*Provided text*:

────────

Cascadia Initiative

Cascadia Initiative. The Cascadia Initiative was a large-scale, multi-institutional amphibious geophysical experiment focused on the Cascadia subduction zone. Running from 2011 to 2015, it represented an unprecedented effort to instrument both the offshore and onshore regions of this seismically active margin. The primary goal was to better understand megathrust earthquake and tsunami hazards by studying the structure and behavior of the Juan de Fuca Plate as it subducts beneath the North American Plate. The project was funded primarily by the National Science Foundation and constituted a flagship effort within the broader EarthScope program.

Background and objectives

The initiative was motivated by the significant seismic hazard posed by the Cascadia subduction zone, which is capable of generating magnitude 9.0 megathrust earthquakes similar to the 2004 Indian Ocean earthquake and tsunami and the 2011 Tōhoku earthquake and tsunami. Historical and geological evidence, including studies of coastal tsunami deposits and dendrochronology, indicated the last great earthquake occurred in January 1700. Key scientific objectives included imaging the subduction interface to understand locking and slip behavior, characterizing the structure of the Juan de Fuca Plate and overlying North American Plate, and monitoring seismicity and slow slip events across the entire plate boundary system. The project aimed to fill critical data gaps, particularly in the offshore environment where conventional land-based networks were blind.

────────

*Record set*:
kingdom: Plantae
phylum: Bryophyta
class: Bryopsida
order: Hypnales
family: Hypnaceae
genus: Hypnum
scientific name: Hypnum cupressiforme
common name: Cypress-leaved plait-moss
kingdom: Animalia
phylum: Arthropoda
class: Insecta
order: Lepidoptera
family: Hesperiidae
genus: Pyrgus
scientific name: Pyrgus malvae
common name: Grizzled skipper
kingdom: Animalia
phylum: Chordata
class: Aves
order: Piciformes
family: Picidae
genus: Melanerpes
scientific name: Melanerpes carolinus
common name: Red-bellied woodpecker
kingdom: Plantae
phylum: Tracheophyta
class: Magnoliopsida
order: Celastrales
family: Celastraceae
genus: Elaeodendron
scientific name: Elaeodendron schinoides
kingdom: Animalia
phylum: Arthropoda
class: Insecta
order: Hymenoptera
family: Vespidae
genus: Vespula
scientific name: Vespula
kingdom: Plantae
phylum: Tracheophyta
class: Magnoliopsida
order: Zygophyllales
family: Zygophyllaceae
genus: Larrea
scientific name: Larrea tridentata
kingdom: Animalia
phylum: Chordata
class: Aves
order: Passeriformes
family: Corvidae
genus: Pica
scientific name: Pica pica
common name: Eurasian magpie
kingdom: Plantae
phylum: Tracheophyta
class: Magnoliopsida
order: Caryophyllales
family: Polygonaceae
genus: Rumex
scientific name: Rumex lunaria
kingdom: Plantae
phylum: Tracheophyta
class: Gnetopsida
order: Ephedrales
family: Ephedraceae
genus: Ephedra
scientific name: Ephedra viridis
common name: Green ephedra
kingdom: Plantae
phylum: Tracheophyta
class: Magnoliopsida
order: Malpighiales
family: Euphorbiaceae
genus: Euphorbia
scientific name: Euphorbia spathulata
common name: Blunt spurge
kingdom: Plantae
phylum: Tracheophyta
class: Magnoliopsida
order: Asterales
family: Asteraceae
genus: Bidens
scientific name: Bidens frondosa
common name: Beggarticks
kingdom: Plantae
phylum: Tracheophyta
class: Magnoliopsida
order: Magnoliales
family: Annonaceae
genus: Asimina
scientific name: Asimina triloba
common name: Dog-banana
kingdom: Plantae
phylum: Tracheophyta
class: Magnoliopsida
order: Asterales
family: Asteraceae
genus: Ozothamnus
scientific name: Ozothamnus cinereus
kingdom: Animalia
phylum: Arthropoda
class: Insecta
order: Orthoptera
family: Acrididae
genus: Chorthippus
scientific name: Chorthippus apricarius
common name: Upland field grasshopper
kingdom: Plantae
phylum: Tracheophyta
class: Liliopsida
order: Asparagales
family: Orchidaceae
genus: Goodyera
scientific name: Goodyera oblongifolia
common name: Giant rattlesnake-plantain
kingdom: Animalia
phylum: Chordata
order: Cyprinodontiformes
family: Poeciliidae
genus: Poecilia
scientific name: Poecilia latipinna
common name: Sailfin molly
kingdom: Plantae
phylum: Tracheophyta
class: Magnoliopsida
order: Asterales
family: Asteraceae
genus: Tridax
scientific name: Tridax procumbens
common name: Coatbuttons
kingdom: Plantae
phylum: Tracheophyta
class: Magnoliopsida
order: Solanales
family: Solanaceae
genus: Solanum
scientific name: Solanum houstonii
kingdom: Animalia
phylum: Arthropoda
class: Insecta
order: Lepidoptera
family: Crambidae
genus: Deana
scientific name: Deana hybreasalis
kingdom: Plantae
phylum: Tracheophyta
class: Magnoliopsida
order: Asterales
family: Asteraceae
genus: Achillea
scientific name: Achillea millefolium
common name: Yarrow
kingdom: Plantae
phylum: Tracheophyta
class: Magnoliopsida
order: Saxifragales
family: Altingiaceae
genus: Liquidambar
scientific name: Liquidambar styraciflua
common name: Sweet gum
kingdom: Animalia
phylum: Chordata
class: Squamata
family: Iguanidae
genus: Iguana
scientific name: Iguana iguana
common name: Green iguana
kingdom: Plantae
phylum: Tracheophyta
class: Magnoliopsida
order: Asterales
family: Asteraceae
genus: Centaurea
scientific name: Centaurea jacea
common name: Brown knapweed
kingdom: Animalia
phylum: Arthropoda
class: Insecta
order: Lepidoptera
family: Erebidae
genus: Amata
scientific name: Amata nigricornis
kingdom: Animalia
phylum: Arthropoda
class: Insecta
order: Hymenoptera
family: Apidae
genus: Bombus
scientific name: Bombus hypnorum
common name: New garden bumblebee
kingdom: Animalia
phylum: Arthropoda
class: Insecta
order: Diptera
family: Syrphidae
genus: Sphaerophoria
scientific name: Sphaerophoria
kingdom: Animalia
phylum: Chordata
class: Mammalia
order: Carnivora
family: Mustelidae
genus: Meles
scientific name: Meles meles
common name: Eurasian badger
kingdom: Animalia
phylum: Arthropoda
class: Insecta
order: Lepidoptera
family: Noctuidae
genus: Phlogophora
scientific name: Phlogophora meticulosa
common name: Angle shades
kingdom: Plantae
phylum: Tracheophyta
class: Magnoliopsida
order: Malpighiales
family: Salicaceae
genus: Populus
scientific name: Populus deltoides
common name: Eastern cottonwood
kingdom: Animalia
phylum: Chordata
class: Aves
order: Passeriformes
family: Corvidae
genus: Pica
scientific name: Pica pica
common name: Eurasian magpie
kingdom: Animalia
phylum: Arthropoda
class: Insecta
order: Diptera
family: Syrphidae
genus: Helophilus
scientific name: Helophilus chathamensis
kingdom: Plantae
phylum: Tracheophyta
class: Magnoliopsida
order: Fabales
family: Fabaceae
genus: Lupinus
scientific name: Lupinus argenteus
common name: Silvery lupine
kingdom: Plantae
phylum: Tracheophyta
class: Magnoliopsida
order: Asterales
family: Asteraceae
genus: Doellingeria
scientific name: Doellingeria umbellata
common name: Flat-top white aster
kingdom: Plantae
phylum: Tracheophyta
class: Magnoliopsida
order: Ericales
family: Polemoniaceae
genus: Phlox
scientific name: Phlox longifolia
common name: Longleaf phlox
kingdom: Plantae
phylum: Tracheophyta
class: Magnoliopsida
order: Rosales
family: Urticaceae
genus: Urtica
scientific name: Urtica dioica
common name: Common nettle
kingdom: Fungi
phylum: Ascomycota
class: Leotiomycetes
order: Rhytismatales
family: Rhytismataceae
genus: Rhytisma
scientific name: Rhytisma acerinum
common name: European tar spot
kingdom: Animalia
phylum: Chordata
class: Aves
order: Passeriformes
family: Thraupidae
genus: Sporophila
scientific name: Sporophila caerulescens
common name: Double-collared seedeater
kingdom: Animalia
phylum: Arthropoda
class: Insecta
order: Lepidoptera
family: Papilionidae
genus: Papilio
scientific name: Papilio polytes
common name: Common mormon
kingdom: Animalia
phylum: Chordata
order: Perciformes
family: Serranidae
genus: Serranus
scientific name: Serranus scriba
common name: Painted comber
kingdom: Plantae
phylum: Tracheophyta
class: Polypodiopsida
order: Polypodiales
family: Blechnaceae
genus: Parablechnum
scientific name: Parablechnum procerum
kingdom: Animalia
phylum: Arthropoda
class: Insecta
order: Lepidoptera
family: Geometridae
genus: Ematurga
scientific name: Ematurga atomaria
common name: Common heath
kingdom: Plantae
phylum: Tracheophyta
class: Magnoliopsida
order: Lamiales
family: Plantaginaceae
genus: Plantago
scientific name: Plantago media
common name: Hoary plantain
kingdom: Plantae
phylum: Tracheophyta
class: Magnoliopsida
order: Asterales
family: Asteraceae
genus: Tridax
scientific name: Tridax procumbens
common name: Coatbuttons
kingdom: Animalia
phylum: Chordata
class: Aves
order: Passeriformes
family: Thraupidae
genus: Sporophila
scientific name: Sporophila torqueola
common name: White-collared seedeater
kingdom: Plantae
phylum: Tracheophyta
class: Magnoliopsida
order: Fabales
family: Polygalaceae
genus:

────────

*Direction A*:
According to the Cascadia Initiative text, when did the last great Cascadia earthquake occur?
*Direction B*:
Write the next part of the Cascadia Initiative text, picking up after its final sentence.

*Result A*:
January 1700.

*Result B*:
Scientific instrumentation and deployment

The experiment's core was a dense array of ocean-bottom seismometers (OBS) deployed across the continental shelf, slope, and deep ocean of the Pacific Ocean. These instruments, provided by the Ocean Bottom Seismograph Instrument Pool (OBSIP), were complemented by a major expansion of onshore seismic stations from the Transportable Array component of EarthScope. Additional data streams included continuous Global Positioning System (GPS) measurements from both existing networks and new seafloor installations, as well as absolute pressure gauges. Deployments utilized multiple research vessels, including the R/V Atlantis and the R/V Thompson, with instruments serviced annually. This amphibious design created an integrated observing system spanning from the Gorda Ridge to Vancouver Island.

Key findings and scientific contributions

Data analysis revealed complex patterns of tectonic deformation, including detailed mapping of episodic tremor and slip (ETS) events along the subduction interface. Seismic imaging illuminated the geometry of the subducting slab, including potential zones of high fluid pressure that influence earthquake nucleation. Studies characterized abundant small-magnitude seismicity within the subducting Juan de Fuca Plate, providing insights into plate bending and hydration. The initiative also provided critical baseline data for assessing tsunami generation potential by constraining the shallow megathrust's locking state. Findings have been published in leading journals like Science and Nature, significantly advancing the field of subduction zone science and directly informing hazard assessments by the United States Geological Survey and Natural Resources Canada.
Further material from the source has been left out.